Extract the lines from the first line of the records below through the line containing "matter. If you don’t mind, it", inclusive, and reproduce them exactly as written.

[Start of section]

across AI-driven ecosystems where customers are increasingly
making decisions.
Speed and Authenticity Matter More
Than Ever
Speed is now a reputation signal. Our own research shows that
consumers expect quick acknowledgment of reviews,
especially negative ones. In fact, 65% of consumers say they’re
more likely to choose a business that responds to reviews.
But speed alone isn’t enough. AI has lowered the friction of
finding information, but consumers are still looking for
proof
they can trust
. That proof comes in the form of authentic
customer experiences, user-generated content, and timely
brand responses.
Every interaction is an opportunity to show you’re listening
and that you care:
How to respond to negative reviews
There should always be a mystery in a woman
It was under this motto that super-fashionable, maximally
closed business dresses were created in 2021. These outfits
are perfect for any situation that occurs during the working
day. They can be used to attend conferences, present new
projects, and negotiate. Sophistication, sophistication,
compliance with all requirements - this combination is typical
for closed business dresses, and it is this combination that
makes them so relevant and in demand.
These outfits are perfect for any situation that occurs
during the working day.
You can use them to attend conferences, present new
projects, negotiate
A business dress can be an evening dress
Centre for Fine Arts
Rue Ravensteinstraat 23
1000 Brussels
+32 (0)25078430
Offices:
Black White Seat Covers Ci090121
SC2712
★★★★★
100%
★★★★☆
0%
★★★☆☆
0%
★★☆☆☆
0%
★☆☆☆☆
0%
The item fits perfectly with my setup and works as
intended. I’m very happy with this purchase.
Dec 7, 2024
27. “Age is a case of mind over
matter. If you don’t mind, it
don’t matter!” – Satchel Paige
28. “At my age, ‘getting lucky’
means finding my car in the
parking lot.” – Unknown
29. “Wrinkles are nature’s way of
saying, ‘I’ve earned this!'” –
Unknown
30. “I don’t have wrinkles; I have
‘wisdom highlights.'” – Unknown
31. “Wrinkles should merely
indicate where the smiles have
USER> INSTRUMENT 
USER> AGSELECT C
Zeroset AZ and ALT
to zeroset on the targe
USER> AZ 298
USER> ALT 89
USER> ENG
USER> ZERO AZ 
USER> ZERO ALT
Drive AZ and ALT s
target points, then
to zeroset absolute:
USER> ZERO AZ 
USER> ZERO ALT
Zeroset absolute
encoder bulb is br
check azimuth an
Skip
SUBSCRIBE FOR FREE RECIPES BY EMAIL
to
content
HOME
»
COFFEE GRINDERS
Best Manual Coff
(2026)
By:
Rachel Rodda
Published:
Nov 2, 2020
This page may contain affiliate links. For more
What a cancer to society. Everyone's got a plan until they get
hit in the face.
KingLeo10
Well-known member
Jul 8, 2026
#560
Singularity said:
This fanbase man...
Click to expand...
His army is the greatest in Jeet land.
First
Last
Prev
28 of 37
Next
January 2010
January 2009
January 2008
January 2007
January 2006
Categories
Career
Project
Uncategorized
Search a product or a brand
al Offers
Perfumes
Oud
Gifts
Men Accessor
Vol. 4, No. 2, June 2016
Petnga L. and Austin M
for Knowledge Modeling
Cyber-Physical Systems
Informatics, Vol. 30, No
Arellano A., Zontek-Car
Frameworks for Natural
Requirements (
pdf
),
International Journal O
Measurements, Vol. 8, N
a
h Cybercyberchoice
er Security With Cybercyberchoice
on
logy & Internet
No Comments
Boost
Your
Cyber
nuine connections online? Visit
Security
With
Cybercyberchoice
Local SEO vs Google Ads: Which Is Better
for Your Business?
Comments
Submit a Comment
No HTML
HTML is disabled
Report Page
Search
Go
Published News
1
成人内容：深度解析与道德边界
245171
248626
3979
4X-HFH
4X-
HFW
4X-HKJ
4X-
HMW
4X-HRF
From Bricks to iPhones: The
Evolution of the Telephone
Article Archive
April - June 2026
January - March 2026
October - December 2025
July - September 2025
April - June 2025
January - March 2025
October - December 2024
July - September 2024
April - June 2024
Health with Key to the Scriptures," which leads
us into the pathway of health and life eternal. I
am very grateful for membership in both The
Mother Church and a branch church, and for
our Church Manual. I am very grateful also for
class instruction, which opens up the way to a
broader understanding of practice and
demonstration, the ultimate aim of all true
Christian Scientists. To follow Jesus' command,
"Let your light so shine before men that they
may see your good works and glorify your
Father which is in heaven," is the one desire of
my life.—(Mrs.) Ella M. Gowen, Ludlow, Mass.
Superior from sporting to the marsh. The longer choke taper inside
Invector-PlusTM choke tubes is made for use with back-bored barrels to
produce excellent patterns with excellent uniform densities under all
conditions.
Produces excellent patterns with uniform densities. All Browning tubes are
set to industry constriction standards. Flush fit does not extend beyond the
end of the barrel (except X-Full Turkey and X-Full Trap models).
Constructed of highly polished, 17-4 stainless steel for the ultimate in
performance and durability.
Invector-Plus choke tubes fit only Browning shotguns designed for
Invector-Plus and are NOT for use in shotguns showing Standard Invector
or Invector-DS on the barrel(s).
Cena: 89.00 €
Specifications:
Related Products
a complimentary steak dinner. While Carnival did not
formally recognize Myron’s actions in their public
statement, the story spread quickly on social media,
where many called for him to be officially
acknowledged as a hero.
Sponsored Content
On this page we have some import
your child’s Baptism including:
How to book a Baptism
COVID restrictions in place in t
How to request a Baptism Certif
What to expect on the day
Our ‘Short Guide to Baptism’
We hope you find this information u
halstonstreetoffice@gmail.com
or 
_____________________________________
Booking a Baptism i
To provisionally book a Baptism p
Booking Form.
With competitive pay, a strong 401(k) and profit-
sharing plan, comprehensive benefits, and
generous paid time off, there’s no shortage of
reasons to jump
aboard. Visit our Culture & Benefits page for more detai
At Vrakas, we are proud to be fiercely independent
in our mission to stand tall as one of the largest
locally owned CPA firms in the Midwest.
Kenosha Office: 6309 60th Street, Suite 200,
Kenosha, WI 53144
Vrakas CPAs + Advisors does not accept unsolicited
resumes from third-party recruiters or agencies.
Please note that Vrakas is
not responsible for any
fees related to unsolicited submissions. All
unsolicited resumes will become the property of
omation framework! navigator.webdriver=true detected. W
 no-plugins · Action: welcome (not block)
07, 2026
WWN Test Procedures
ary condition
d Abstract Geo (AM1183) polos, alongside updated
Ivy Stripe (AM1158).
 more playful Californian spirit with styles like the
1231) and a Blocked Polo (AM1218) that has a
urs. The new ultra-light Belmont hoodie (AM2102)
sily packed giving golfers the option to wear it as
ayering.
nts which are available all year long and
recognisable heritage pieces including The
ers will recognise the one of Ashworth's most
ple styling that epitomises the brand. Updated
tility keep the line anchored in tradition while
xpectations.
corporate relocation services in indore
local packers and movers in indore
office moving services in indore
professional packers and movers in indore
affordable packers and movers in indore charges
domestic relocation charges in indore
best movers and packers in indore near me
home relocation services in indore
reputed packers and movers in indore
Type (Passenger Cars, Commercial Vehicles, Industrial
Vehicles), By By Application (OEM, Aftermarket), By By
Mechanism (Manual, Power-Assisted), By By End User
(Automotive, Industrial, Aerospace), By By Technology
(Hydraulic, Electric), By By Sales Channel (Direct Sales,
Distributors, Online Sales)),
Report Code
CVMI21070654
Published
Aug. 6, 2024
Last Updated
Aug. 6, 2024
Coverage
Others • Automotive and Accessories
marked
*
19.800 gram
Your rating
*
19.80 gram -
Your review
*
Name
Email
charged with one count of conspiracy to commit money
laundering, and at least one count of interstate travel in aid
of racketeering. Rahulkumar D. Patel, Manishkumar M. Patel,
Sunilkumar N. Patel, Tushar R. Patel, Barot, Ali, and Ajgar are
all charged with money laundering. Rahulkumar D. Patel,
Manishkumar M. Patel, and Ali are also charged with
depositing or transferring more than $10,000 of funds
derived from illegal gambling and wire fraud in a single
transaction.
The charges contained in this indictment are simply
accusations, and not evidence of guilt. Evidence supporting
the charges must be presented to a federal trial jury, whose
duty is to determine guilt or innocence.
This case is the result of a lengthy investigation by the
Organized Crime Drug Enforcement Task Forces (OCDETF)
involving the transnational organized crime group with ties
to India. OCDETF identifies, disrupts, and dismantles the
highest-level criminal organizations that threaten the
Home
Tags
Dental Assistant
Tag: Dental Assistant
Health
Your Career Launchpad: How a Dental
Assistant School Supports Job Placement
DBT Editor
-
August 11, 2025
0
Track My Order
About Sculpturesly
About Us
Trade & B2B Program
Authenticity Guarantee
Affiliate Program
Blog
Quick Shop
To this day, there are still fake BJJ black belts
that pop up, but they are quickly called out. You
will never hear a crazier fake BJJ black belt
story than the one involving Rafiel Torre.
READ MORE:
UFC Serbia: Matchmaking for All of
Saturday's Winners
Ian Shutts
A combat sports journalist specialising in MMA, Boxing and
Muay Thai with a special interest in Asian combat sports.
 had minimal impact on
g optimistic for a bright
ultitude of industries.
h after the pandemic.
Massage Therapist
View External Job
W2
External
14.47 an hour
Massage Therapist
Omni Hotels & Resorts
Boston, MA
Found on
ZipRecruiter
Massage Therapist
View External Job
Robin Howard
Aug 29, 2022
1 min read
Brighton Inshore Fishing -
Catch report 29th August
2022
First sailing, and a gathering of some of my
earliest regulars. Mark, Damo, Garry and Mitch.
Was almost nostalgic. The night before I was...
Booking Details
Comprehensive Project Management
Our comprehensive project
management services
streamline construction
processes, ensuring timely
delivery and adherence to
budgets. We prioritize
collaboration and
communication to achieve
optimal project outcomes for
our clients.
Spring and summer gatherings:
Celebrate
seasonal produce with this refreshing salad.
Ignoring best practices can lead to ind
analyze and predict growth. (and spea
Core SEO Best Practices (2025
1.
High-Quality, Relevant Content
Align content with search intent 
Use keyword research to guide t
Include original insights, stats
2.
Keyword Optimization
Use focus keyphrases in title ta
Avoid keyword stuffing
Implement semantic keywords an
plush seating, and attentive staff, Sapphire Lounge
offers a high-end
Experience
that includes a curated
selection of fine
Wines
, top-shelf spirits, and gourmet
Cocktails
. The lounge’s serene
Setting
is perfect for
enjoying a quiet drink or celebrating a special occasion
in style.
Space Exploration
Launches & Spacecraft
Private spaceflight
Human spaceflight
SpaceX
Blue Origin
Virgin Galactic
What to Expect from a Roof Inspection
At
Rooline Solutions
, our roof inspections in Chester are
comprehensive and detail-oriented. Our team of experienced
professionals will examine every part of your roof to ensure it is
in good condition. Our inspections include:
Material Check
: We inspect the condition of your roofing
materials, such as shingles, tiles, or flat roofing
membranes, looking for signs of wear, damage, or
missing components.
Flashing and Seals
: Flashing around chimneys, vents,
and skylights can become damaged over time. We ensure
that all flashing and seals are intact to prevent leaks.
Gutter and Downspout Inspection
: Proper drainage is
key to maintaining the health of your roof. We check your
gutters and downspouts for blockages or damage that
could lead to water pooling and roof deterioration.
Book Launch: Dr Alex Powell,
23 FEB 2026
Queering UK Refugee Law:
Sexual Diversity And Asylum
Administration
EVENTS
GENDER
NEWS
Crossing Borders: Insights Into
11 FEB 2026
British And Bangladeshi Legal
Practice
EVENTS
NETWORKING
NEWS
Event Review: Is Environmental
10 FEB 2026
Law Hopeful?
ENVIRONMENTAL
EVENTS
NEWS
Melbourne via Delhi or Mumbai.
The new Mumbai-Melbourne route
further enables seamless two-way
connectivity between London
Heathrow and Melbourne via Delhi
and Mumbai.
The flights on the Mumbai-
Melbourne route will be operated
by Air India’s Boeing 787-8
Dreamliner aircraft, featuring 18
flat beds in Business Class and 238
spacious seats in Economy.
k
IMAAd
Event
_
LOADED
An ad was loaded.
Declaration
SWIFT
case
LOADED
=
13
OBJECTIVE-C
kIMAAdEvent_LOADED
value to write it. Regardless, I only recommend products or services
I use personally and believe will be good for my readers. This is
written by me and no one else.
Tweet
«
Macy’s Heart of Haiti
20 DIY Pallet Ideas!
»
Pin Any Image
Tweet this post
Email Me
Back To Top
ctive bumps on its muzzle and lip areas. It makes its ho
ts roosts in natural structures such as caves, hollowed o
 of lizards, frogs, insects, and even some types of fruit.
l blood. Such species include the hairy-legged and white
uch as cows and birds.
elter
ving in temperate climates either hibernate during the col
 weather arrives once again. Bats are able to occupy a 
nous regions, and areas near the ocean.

[End of section]

Answer box:
across AI-driven ecosystems where customers are increasingly
making decisions.
Speed and Authenticity Matter More
Than Ever
Speed is now a reputation signal. Our own research shows that
consumers expect quick acknowledgment of reviews,
especially negative ones. In fact, 65% of consumers say they’re
more likely to choose a business that responds to reviews.
But speed alone isn’t enough. AI has lowered the friction of
finding information, but consumers are still looking for
proof
they can trust
. That proof comes in the form of authentic
customer experiences, user-generated content, and timely
brand responses.
Every interaction is an opportunity to show you’re listening
and that you care:
How to respond to negative reviews
There should always be a mystery in a woman
It was under this motto that super-fashionable, maximally
closed business dresses were created in 2021. These outfits
are perfect for any situation that occurs during the working
day. They can be used to attend conferences, present new
projects, and negotiate. Sophistication, sophistication,
compliance with all requirements - this combination is typical
for closed business dresses, and it is this combination that
makes them so relevant and in demand.
These outfits are perfect for any situation that occurs
during the working day.
You can use them to attend conferences, present new
projects, negotiate
A business dress can be an evening dress
Centre for Fine Arts
Rue Ravensteinstraat 23
1000 Brussels
+32 (0)25078430
Offices:
Black White Seat Covers Ci090121
SC2712
★★★★★
100%
★★★★☆
0%
★★★☆☆
0%
★★☆☆☆
0%
★☆☆☆☆
0%
The item fits perfectly with my setup and works as
intended. I’m very happy with this purchase.
Dec 7, 2024
27. “Age is a case of mind over
matter. If you don’t mind, it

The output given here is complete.